Although hardware wallets are considered the gold standard in cryptocurrency cold storage, they are only truly secure when used correctly, and must not have passed through a third-party before reaching your hands.
Unfortunately, one of the most common methods to compromise the security of a hardware wallet is through what is known as a ‘man in the middle’ attack. In essence, this essentially means that what would otherwise be a perfectly secure hardware wallet is first intercepted or modified somewhere along the supply chain before reaching its intended owner.
When intercepted, the attacker would apply an exploit, or otherwise subvert the security of the device in a variety of ways — many of which prey on customer’s lack of awareness regarding proper security protocols.
If you have just got our hands on a Ledger Nano S, we recommend performing the following checks before trusting it with your funds.
Check for Tampering
When receiving your Ledger Nano S, you should automatically notice that the package does not come with a security seal, or tamper-proof sticker, but is instead simply wrapped in cellophane.

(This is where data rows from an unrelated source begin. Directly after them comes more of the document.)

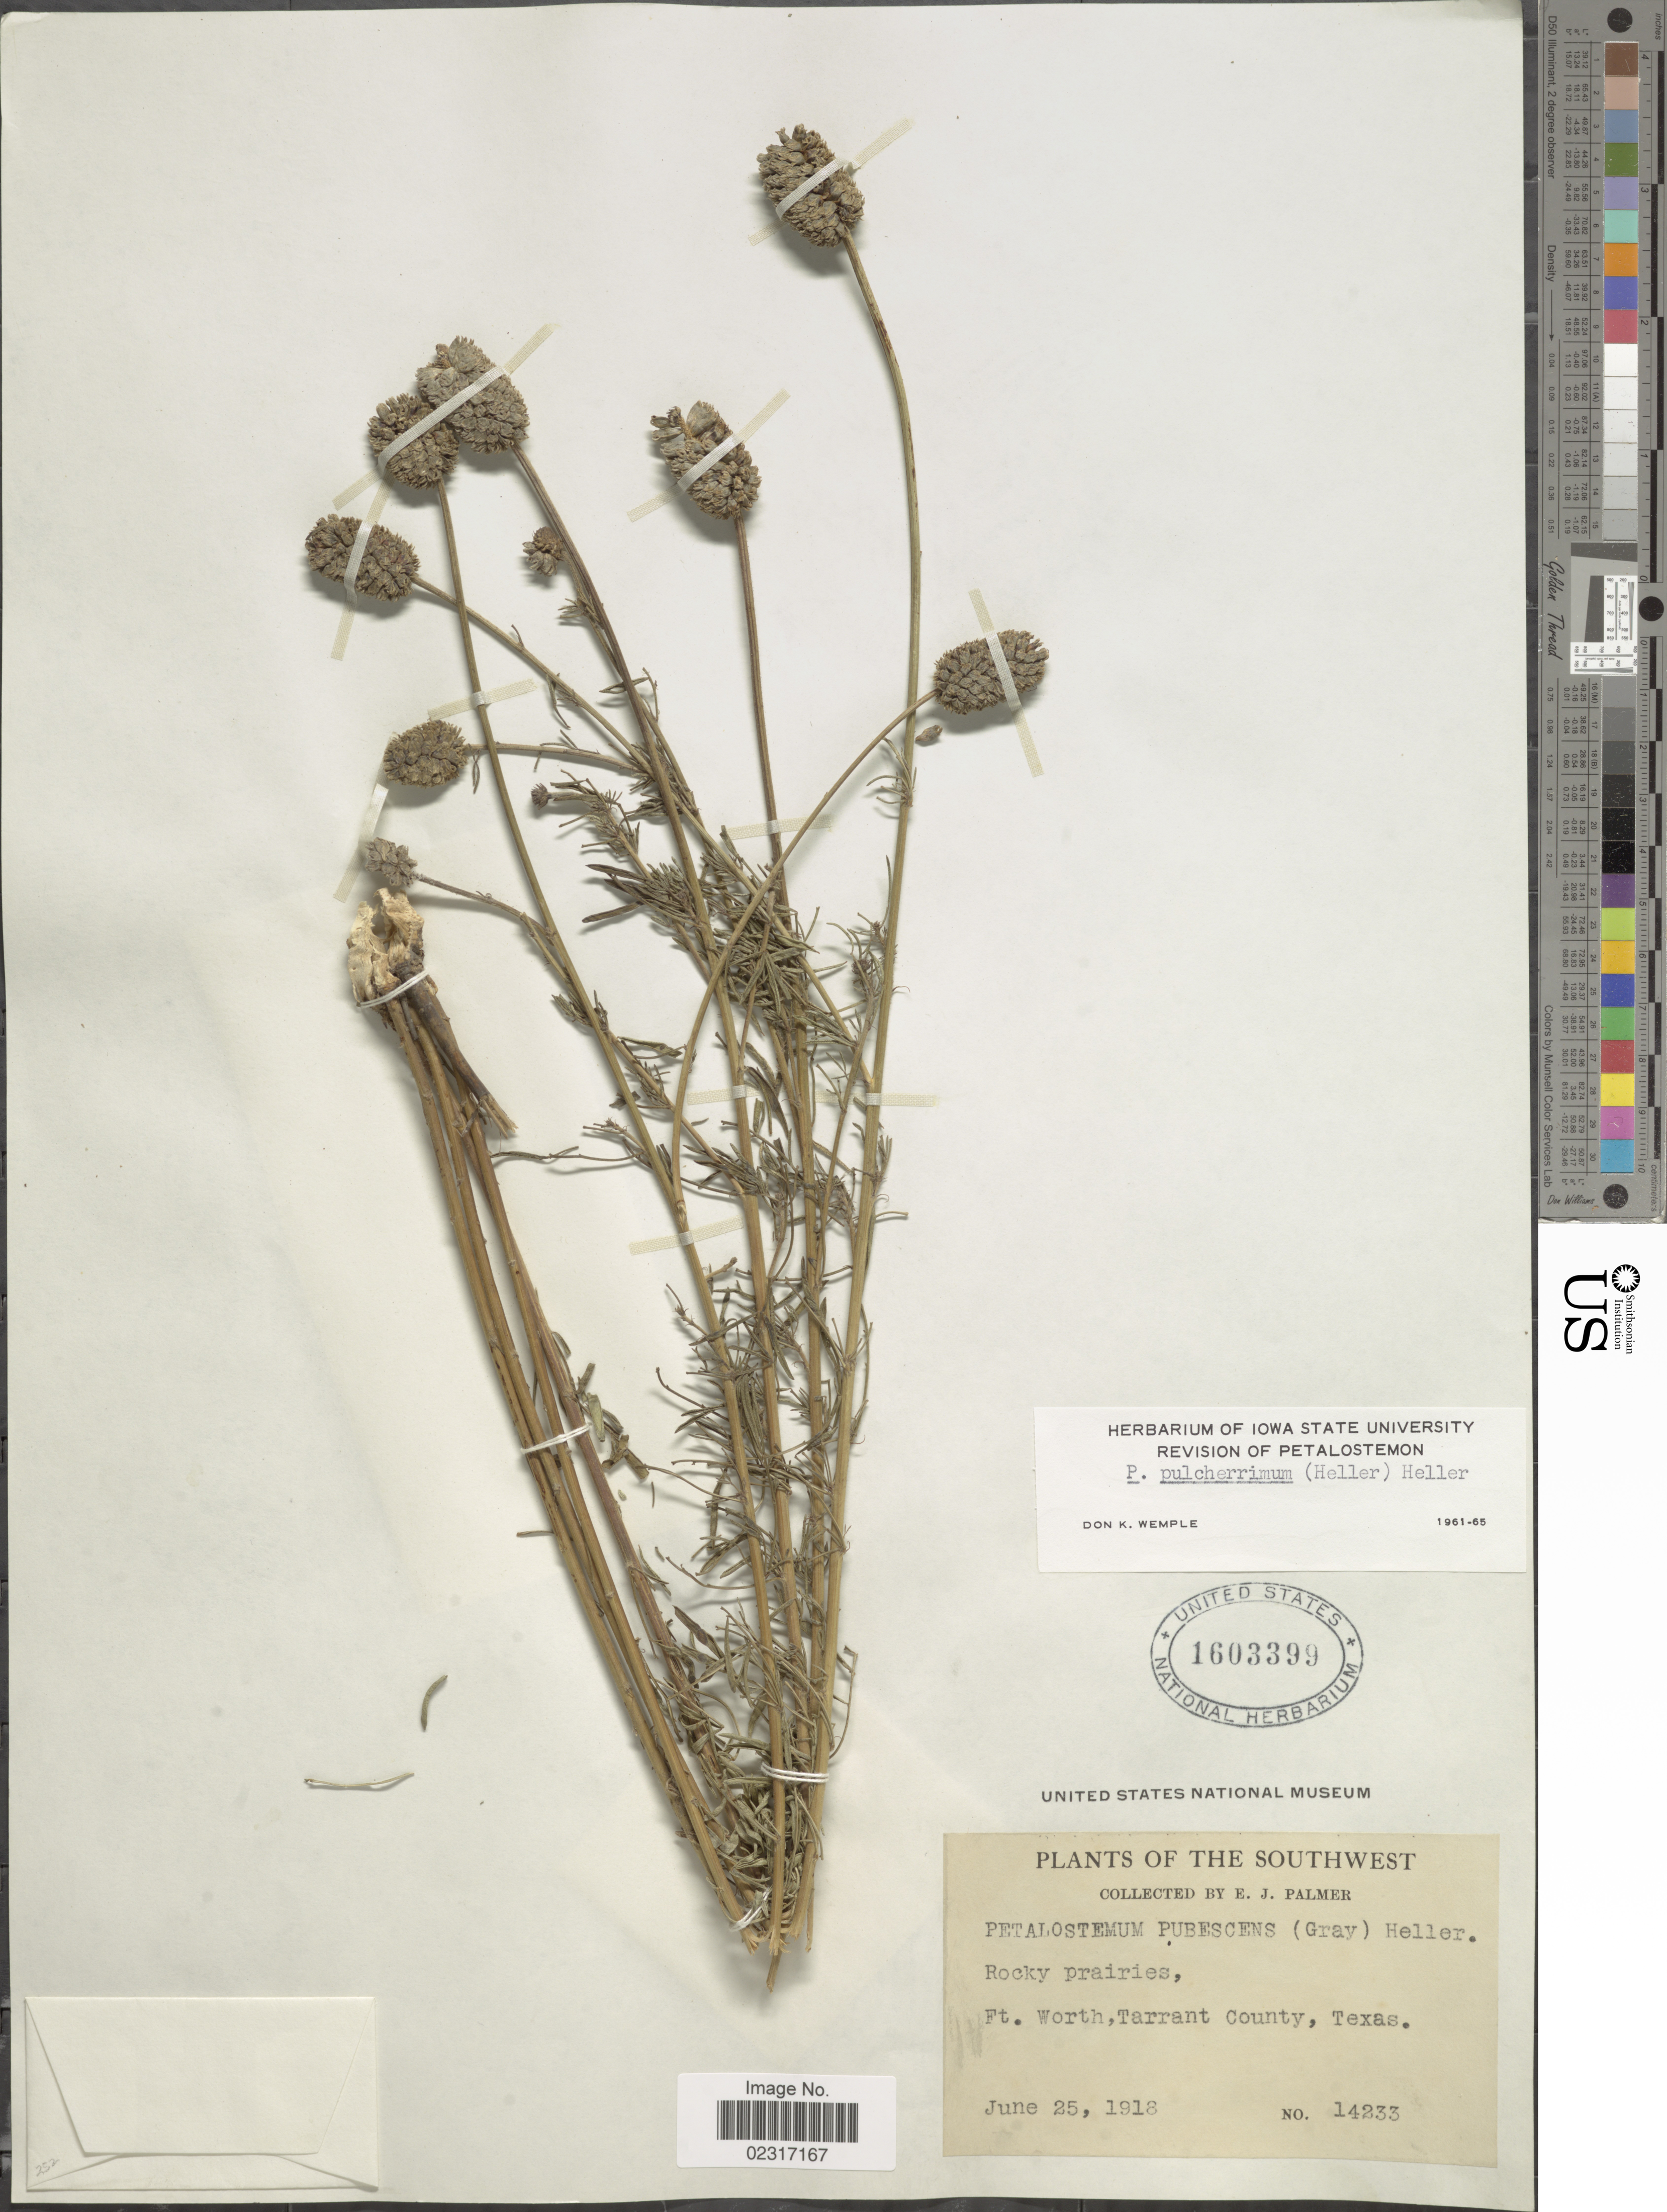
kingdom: Plantae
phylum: Tracheophyta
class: Magnoliopsida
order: Fabales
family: Fabaceae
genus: Dalea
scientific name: Dalea compacta var. pubescens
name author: (A. Gray) Barneby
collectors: E. J. Palmer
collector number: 14233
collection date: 1918-06-25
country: United States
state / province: Texas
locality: Rocky prairies, Southwest, Ft. Worth, Tarrant County, Texas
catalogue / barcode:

Because Ledger is confident in the security of their device, it was decided that these superficial security practices were not necessary, since the Ledger device itself is secure by design. However, while though there are no known ways to compromise the Ledger secure chip, it is a good idea to check that your Ledger device has not been structurally compromised.
To do so, check whether the device appears to have been disassembled. If there is evidence that the casing has been pried open or modified in any way, we do not recommend using the device, since there is always the chance that a new exploit could have been found.
Beyond this, if you did not purchase your device from an authorized Ledger reseller, there is a chance that you could be shipped a counterfeit device, and will need to proceed to perform an authenticity check below.
Verify the Device Authenticity
One of the surest ways to verify whether your Ledger Nano S has been tampered with is by performing a hardware authenticity check.
When Ledger devices are created, they are built with a secret key that can be used to verify its authenticity, allowing it to interact with Ledger applications, whereas counterfeit devices will fail this check.
To verify whether your device is authentic, simply connect it to your computer using an official Ledger USB cable, load up Ledger live, and attempt to connect to Ledger manager. If you are able to successfully connect to Ledger manager with your device, then there is a very good chance that it is genuine, and it should be safe to use.
Ensure the Device is Unused
As of writing, there are no known attack vectors that can successfully exploit an unused Ledger wallet. However, there are known examples of Ledger devices being intercepted on the way to the recipient, with a pre-generated seed phrase and password being supplied with the device.
Of course, since the seed phrase allows you to recover your wallet should you ever lose your device, this also means that the person who intercepted the device to generate this code can also do so. Normally, the attacker would supply the defective device, wait a certain amount of time until the new owner generates a sizeable portfolio, before using the seed to steal their funds.
If your device comes with a pre-generated recovery code, or prompts you to enter a password when connecting the device for the first time, then it is very likely that your device has compromised. If you’re sure the device is an authentic Ledger device, it should be safe to simply enter the wrong password three times to reset the device, before setting it up again to generate a new seed phrase using this tutorial.